New vehicle sales have got off to a positive start for FY15/16 (April-March). Over the first quarter of the fiscal year, new passenger car (PC) sales were up by 8.57% y-o-y, at 482,332 units, with commercial vehicle (CV) sales up by 3.55% y-o-y, at 146,159 units, according to figures from the Society of Indian Automobile Manufacturers (SIAM).
However, June itself was something of a disappointment, with new vehicle sales dropping by 0.5% y-o-y, to 217,642 units. This marked the first monthly decline in Indian new vehicle sales since October 2014. Sales of utility vehicles declined 5.9%, while demand for vans fell 7.2%. According to a report in the Economic Times, the temporary closure of car production facilities for maintenance in June contributed to the decline in sales. 'Three major carmakers have shut their factories for annual maintenance that has resulted in this minor fall. The retail sales have been moderate, but the car dispatches from factories affected the overall industry performance in June,' said SIAM president Vikram Kirloskar.
Looking forward, BMI remains positive on the new auto sales outlook for FY15/16, but we are currently targeting 5.9% growth for PC sales over the full year, which will indicate a slight slowing down from the growth rate seen over Q1. For CVs, we are now targeting 4% growth over the full year, in line with the Q1 performance.
Overall, while we acknowledge that India's economy is gaining momentum, our belief is that it will be gradual, and we forecast real GDP growth to come in at 7.6% in FY2015/16 (April-March) (versus 7.3% in FY2014/15), which is less optimistic than the government's projected rate of 8.0-8.5%. Political hurdles to important reforms - such as the amendment of the land acquisition bill -will cap India's growth potential despite a modest pickup in investment owing to an improved business environment and monetary easing by the Reserve Bank of India (RBI).
To deal with the positives first, there are signs of moderate improvements in India's investment cycle, and we expect it to pick up gradually over the course of FY2015/16 as a result of various initiatives by the government such as boosting the manufacturing sector (through the 'Make In India' campaign) and fast tracking infrastructure projects. Another major positive for the autos sector (in particular the PC and LCV segments) is our belief that private consumption will increase at a strong average of average of 6.1% per annum in real terms over the next decade, underpinned by rising real GDP per capita, very strong demographic trends, and increasing leverage in the economy.
On the negative side, although we are expecting India's investment cycle to pick up, the implementation of infrastructure projects on the ground will remain slow as we continue to believe that the chances of signing the amendment to the land acquisition bill into law will be rather slim in the near-term.
One further near-term concern is posed by rising inflation.

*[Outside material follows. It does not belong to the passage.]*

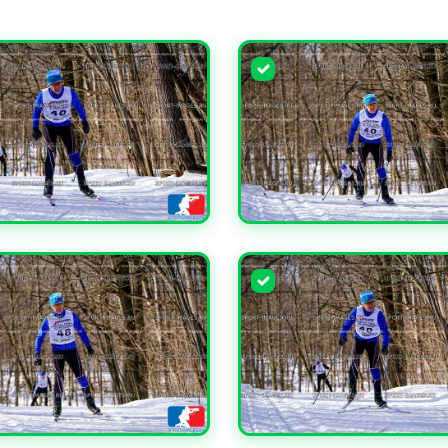
ЧИТЬ
УВЕЛИЧИТЬ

India's headline consumer price inflation (CPI) ticked up to 5.4% y-o-y in June from May's print of 5.0% y-o-y, and we expect the Reserve Bank of India (RBI) to keep its repurchase (repo) rate steady at 7.25% at its upcoming August meeting, as it remains cautious with regard to the potential upside risks to inflation. This removes one potential source of near-term stimulus to the Indian new vehicle sales market, as lower rates will not be passed onto auto loans. That said, we believe that inflation in India will remain relatively subdued over the medium term due to improvements in supply side issues, in turn providing room for the Indian central bank to reduce its key policy rate by 25bps to 7.00% by March 2016, in an effort to support the recovering economy. Lower interest rates at this stage could provide a fillip to FY16/17 new auto sales, which we currently see growing by 6.1% y-o-y.
Turning to production, with Prime Minister Narendra Modi having now spent over 12 months in office, the impact of his 'Make In India' policy is already apparent in the autos sector. BMI's own tracking of auto production investment projects shows that, since the policy was launched in late September 2014, investment projects worth at least INR306bn (USD4.8bn) have been announced in the country, with the actual total likely to be higher as some projects were announced without values.
The projects are far-reaching, covering both original equipment manufacturers (OEMs) and component suppliers, domestic companies and international majors. While some projects may have already been in the pipeline regardless of government policy, some companies, such as VW, have named 'Make In India' as a factor in their decision. A key theme is that companies are looking to make India a global hub for exports and in some cases at the expense of other countries.
The Indian new motorcycle market (16mn units sold in FY14/15) is five times the size of its four-wheeled equivalent (3.2mn units sold in FY14/15). Looking forward, BMI expects this dominance by two-wheeled vehicles to continue over our forecast period to 2019. This is because motorcycles are cheaper and, therefore, more affordable to Indian consumers.
Looking forward, BMI believes that the long-term outlook remains positive for the motorcycle segment, given low penetration rates; with around 23% of urban households and less than 10% of rural households owning a motorcycle (penetration in neighbouring countries such as Thailand and Malaysia is six times higher). We expect demand to remain strong for the next four years, with unit sales targeted to reach 23.4mn in 2019. As a testament to the country's growing market, Honda has announced that it will build the world's largest scooter plant in Gujarat by end-2015.